Advise the case and their caregivers of the nature of the infection and its mode of transmission.
Educate about hygiene, especially hand cleaning, and the risk of co-bathing with siblings if the case is a child.
All people who have had close physical contact (for example, household) with a symptomatic case or who have been exposed to the same animal, water, food or other material suspected to be the source of infection.
Advise all contacts to seek early medical attention if symptoms develop.
Identification of source
Check for other cases in the community. Investigate potential food, water or swimming pool sources of infection only if there is a cluster of cases or an apparent epidemiological link.
If indicated, check water supply for microbiological contamination and compliance with the latest New Zealand drinking-water standards (Ministry of Health 2008).
If a water supply is involved, liaise with the local territorial authority to inform the public. Advise on the need to boil water.

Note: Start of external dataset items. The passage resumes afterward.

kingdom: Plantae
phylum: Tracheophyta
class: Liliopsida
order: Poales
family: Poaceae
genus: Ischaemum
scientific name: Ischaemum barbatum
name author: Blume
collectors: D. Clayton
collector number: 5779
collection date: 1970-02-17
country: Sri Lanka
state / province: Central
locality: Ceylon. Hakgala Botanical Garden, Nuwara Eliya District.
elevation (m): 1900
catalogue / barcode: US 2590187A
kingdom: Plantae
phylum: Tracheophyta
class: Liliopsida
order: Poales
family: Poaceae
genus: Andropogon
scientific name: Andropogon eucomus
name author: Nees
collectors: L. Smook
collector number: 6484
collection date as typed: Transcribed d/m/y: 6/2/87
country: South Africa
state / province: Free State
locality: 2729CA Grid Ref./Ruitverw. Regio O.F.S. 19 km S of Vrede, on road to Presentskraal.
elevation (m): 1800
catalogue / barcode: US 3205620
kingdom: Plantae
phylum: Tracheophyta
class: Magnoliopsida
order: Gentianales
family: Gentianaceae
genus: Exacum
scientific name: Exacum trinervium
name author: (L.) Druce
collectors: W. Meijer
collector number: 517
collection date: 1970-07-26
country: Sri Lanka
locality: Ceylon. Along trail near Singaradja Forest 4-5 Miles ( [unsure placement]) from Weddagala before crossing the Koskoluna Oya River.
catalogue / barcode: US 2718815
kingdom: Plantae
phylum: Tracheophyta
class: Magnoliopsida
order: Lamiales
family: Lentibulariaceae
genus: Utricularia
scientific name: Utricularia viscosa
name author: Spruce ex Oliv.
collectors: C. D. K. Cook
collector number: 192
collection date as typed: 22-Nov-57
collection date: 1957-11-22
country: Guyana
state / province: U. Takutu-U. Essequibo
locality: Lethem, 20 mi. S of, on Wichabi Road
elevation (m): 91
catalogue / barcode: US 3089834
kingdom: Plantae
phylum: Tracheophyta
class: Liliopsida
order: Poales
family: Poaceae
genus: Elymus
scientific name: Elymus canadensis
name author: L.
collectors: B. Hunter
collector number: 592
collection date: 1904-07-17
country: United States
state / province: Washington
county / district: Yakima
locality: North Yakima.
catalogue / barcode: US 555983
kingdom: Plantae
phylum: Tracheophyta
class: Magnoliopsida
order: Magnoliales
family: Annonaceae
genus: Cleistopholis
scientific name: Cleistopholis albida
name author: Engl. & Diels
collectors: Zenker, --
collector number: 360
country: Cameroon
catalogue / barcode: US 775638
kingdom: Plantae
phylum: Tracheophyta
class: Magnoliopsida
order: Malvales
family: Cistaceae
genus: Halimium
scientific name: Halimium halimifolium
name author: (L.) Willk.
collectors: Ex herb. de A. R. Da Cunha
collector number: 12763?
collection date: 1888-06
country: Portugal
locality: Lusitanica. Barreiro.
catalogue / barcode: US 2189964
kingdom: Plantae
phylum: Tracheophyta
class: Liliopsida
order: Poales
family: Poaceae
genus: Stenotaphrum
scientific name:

If indicated, check swimming pools for compliance with the Standard for Pool Water Quality (NZS 5826:2010). Liaise with the local territorial authority staff to investigate potential water or pool sources of infection.
Clean and disinfect surfaces and articles soiled with stool. For more details, refer to Appendix 1: Disinfection.
Consider a media release and direct communication with relevant early childhood services, schools and health professionals to encourage prompt reporting of symptoms. In communicating with doctors, include recommendations regarding diagnosis and infection control.
Hand-cleaning facilities should be available and used after contact with animals. Young children should be supervised during contact with animals and during hand cleaning. Food-related activities should be separated from areas that house animals.
In early childhood services or other institutional situations, ensure satisfactory facilities and practices regarding hand cleaning; nappy changing; toilet use and toilet training; preparation and handling of food; and cleaning of sleeping areas, toys and other surfaces.
Educate the public about safe food preparation (see Appendix 3: Patient information).
Ensure complete case information is entered into EpiSurv.
Where food/food businesses are thought to be involved inform the Ministry for Primary Industries.
If a cluster of cases occurs, contact the Ministry of Health Communicable Diseases Team and outbreak liaison staff at ESR, and complete the Outbreak Report Form.
- Ministry of Health. 2008. Drinking-water Standards for New Zealand 2005 (Revised 2008). Wellington: Ministry of Health.
 Once confirmed, the sample is anonymised and sent to Massey University for genotyping.